3 mars. À deux heures du matin, un vieillard de soixante-quinze ans, prêtre de Toulouse, amené en place de son frère qui s’était évadé, obtient sa liberté après trois mois d’incarcération et à la suite d’une route de soixante-quinze lieues, durant lesquelles il avait été enchaîné par les quatre membres.

Le soir, son lit est pris par quatre nouveaux venus, MM. Dozier, grand-vicaire de Chartres, Margarita, curé de Saint-Laurent de Paris, Kéricuf, chanoine de Saint-Denis, et Bremont.

Le 4 mars, Jardin, rédacteur du Tableau de Paris, s’évade de l’hospice ; Boischot en prend de l’humeur, et Poupaud, qui nous donne cette nouvelle, s’en réjouit et n’a jamais été si poli. Nous sommes ses amis, il nous ouvrira la porte tant que nous voudrons, il est tout à notre service.
= = =
● **Description de la tâche**:
Transcrivez sans modification un passage du document source ci-dessus. Commencez aux mots « 3 mars. À deux » et arrêtez-vous après « les quatre membres. ».

● **Données fournies**:
= = =
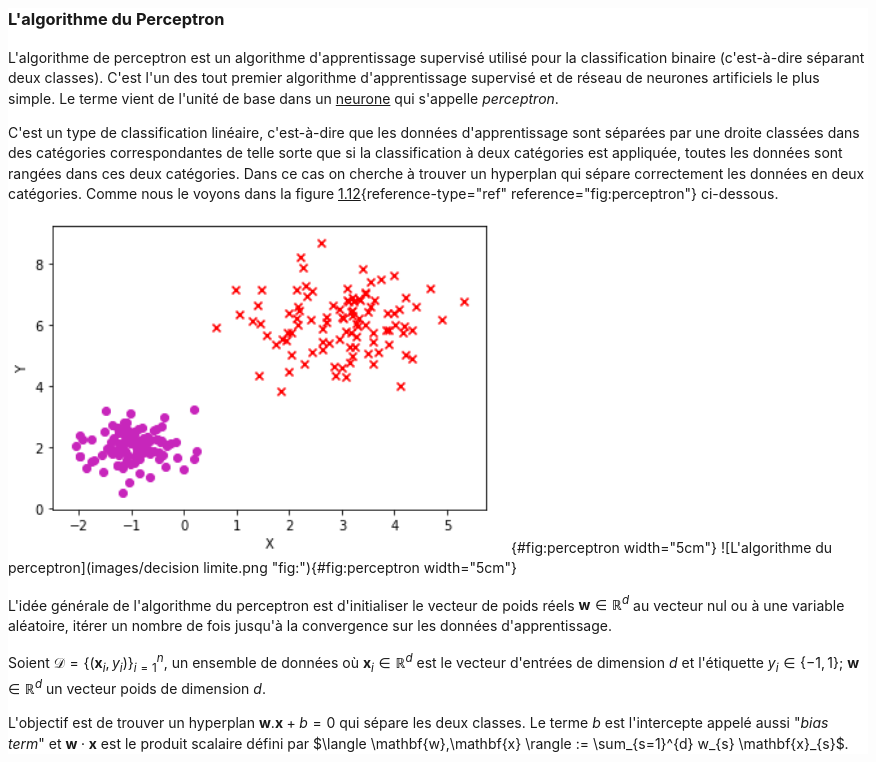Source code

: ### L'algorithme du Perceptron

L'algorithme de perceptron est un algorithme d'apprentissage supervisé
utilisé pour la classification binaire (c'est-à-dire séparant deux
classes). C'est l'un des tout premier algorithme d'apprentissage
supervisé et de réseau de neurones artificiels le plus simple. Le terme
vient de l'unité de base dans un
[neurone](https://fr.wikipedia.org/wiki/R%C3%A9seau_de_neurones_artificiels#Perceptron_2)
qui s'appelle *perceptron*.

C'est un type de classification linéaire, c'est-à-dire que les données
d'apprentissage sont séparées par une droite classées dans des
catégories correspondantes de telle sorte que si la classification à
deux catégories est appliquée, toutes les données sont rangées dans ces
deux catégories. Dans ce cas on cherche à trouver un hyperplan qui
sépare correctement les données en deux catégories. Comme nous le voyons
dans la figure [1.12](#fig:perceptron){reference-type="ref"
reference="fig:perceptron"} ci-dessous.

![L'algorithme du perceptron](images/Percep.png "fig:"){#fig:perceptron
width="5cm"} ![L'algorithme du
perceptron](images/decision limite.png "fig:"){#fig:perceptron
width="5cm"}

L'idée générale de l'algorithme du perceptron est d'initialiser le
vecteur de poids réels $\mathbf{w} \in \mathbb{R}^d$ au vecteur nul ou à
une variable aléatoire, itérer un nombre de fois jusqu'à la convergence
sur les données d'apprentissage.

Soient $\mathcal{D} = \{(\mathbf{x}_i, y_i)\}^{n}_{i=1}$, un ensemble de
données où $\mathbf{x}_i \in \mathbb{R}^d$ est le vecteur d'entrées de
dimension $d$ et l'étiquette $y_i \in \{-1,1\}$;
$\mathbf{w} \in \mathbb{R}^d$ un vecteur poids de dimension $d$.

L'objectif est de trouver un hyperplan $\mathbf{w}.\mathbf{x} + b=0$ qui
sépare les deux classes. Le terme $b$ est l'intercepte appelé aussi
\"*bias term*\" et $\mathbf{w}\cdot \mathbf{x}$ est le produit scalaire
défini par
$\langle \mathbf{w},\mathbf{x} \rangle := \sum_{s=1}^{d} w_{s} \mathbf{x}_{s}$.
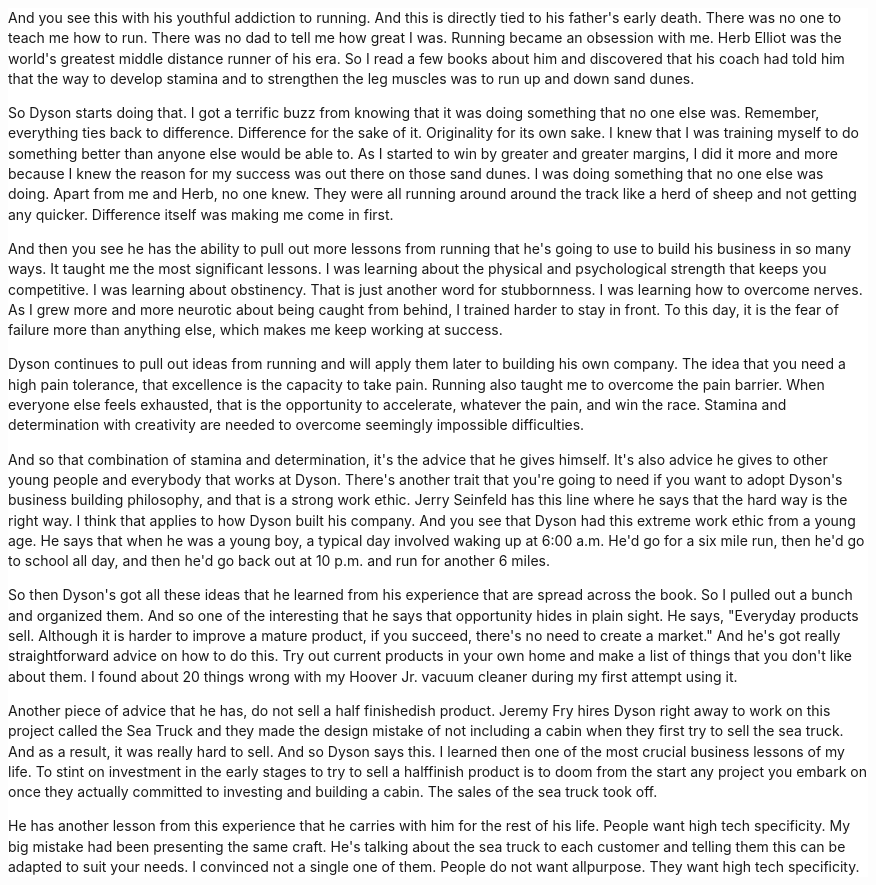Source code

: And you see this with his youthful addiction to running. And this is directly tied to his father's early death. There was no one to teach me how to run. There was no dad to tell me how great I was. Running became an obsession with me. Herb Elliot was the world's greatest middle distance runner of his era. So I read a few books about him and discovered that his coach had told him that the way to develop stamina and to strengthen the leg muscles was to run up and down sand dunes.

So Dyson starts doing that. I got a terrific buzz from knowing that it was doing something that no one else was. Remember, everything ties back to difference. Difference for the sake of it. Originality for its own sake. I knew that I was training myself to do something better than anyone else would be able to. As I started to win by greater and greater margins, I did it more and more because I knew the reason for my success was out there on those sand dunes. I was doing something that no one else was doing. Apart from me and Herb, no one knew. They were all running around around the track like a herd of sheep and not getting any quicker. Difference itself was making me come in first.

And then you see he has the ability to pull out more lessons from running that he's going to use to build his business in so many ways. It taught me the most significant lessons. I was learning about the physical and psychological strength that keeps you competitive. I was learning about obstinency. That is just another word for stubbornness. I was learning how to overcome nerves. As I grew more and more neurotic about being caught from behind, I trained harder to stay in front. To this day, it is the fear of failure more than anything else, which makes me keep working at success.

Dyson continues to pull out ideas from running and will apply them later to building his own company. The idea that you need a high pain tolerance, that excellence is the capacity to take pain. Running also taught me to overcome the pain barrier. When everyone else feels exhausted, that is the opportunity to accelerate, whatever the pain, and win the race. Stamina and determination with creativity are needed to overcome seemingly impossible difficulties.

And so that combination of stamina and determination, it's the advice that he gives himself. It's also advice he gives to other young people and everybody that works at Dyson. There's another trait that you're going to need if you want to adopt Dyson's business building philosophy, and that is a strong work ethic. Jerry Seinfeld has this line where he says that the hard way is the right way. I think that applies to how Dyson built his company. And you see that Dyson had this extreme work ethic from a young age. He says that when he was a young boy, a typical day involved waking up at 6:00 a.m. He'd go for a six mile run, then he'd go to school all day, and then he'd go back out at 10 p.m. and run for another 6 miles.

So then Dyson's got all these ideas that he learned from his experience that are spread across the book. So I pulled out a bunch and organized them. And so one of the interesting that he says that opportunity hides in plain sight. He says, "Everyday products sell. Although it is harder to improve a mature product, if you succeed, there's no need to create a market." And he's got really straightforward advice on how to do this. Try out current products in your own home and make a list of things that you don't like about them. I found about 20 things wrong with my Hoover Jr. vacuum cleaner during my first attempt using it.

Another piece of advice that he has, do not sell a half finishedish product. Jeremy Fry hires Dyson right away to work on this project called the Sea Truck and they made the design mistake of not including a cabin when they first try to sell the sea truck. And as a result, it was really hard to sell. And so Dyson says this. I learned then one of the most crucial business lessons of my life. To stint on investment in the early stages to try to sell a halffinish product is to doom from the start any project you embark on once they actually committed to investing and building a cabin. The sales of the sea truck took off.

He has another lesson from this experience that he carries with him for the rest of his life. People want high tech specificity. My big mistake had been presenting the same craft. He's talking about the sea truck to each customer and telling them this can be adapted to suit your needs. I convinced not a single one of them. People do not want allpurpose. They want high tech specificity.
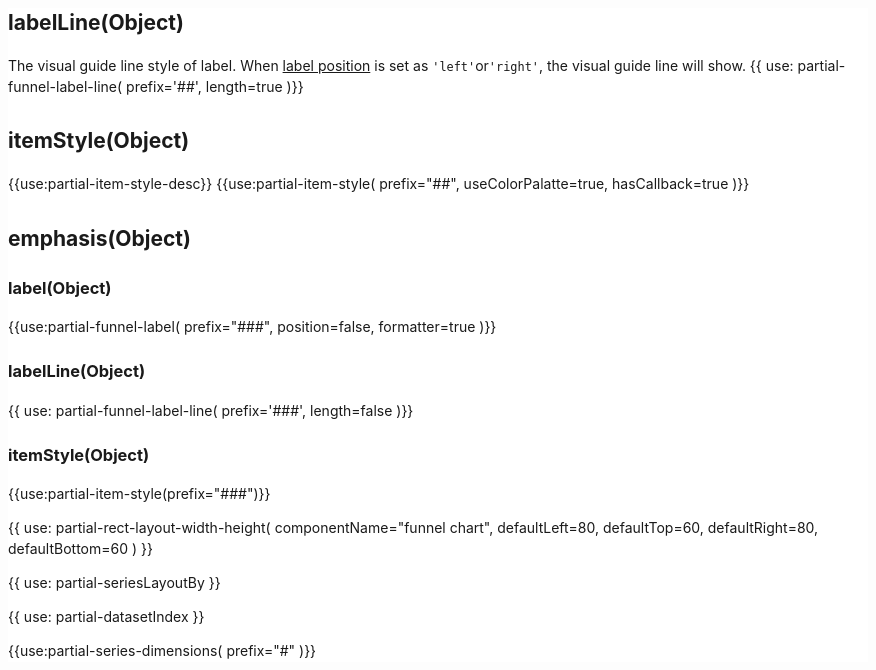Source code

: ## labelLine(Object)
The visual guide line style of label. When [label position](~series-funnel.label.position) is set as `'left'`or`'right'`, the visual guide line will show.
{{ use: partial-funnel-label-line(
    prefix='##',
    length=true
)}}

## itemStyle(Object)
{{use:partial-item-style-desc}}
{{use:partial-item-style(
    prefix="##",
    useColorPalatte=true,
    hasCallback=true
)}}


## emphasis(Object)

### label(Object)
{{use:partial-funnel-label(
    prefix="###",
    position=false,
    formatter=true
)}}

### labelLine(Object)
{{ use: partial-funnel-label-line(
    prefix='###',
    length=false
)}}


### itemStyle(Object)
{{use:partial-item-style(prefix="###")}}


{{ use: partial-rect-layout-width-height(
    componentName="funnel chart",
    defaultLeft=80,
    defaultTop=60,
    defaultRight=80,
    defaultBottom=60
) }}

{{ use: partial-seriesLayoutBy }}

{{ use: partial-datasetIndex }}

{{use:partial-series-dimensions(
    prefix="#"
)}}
= = =
● **Solution détaillée**:
3 mars. À deux heures du matin, un vieillard de soixante-quinze ans, prêtre de Toulouse, amené en place de son frère qui s’était évadé, obtient sa liberté après trois mois d’incarcération et à la suite d’une route de soixante-quinze lieues, durant lesquelles il avait été enchaîné par les quatre membres.